Are there Goldstone bosons in the spontaneous normal to superfluid transition?

The Goldstone boson for a superfluid is the phonon.

See Wikipedia:

A version of Goldstone's theorem also applies to nonrelativistic theories (and also relativistic theories with spontaneously broken spacetime symmetries, such as Lorentz symmetry or conformal symmetry, rotational, or translational invariance).

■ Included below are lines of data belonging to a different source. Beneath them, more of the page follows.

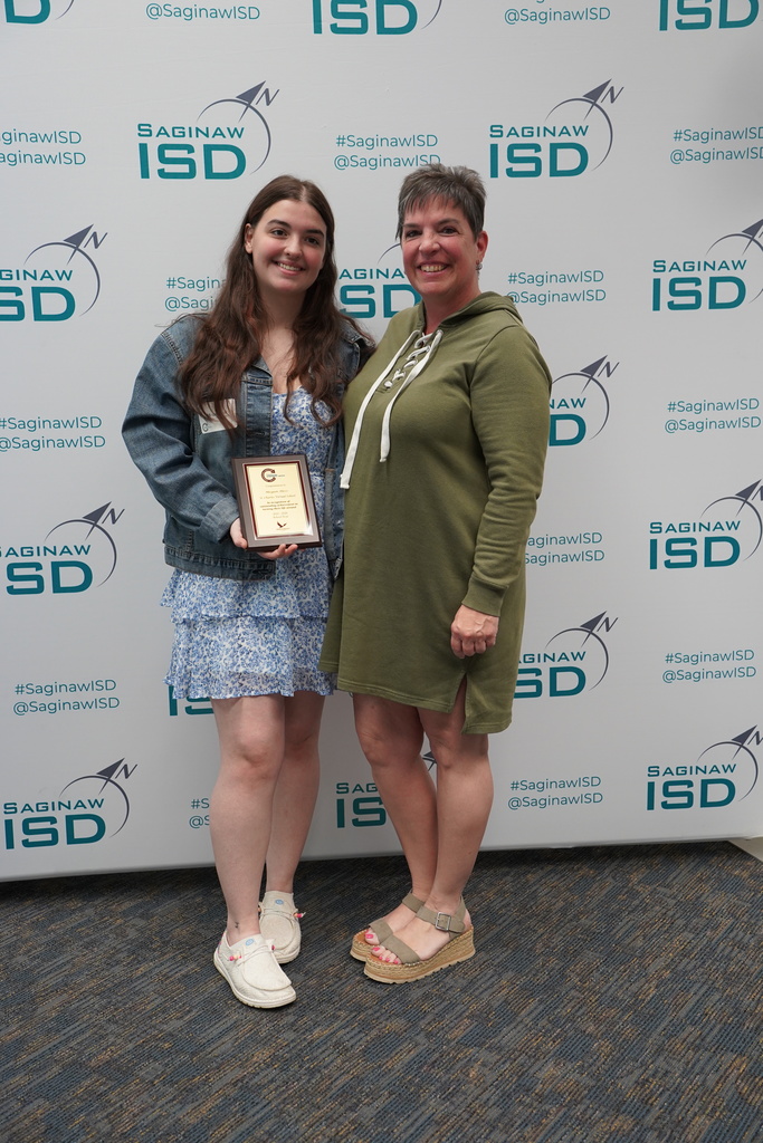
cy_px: 572
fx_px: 1144
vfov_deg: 53.1
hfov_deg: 36.9
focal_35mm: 36
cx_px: 382
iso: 1600
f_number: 4
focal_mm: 36
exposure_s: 1/160
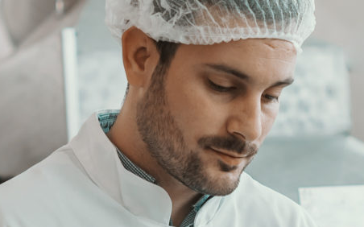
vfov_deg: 4.5
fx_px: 2866
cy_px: 366
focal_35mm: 289
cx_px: 156
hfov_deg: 7.3
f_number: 2
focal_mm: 50
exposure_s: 1/125
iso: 200
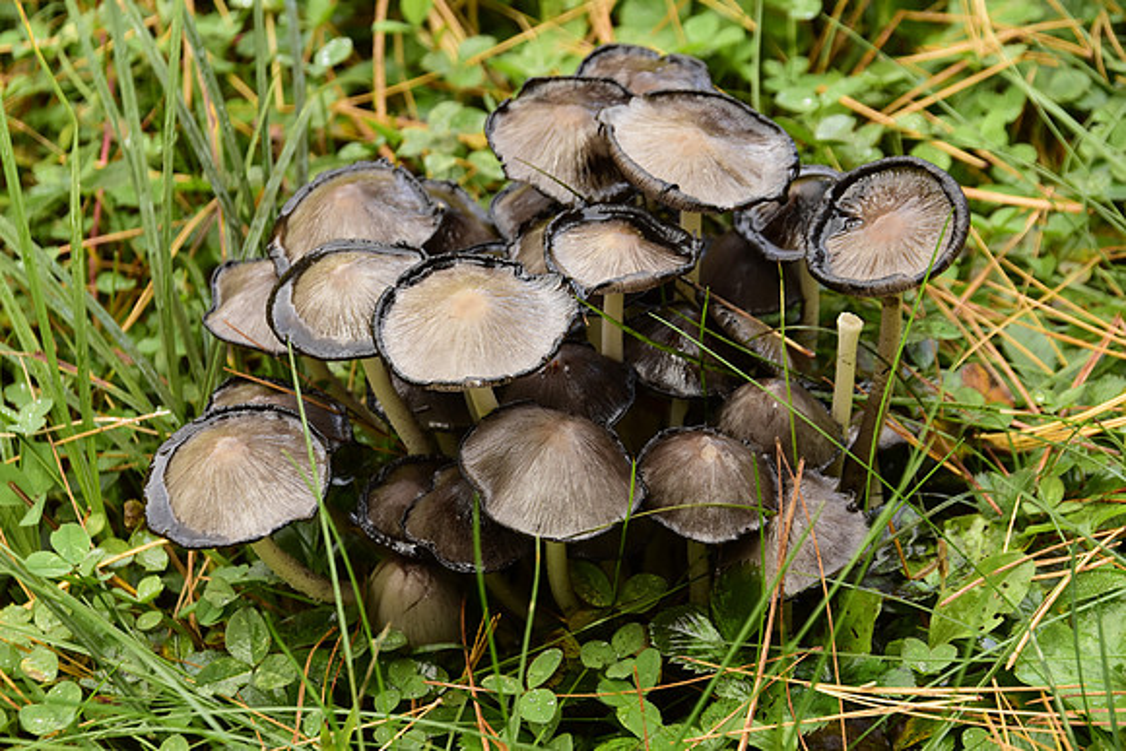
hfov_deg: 14.9
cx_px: 563
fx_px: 4317
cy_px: 376
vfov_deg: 9.9
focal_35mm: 138
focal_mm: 92
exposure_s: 1/160
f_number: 9
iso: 800
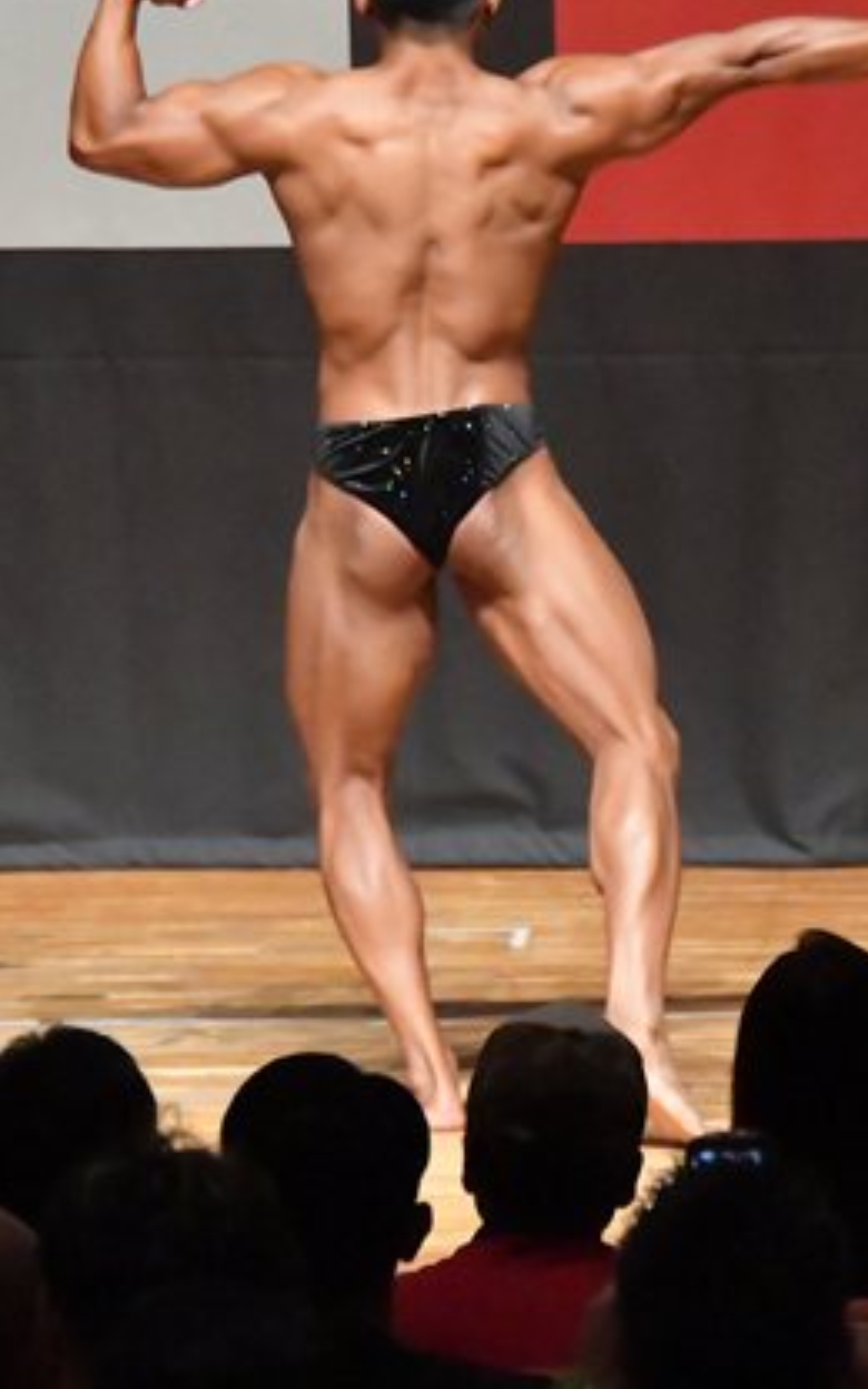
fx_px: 17259
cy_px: 571
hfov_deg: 2.9
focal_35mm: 456
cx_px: 586
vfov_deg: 4.6
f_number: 5.6
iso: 16000
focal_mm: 160
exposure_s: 1/400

It essentially states that, for each spontaneously broken symmetry, there corresponds some quasiparticle with no energy gap—the nonrelativistic version of the mass gap. [...] However, two different spontaneously broken generators may now give rise to the same Nambu–Goldstone boson. For example, in a superfluid, both the U(1) particle number symmetry and Galilean symmetry are spontaneously broken. However, the phonon is the Goldstone boson for both.

And also this article:

An example of spontaneous symmetry breaking is the breaking of the global U(1)-symmetry in $^4$He and the appearance of superfluidity below a certain critical temperature. Associated with the breaking of the symmetry, there is a nonzero value of an order parameter and a condensate of particles in the zero-momentum state. When a global continuous symmetry is broken, the Goldstone theorem states that there is a gapless excitation for each generator that does not leave the ground state invariant. In the case of nonrelativistic Bose gases, one identifies the Goldstone mode with the phonons.

Other relevant sources:

• A. Schmitt, Introduction to Superfluidity
• K. Huang, Statistical Mechanics (chap. 13)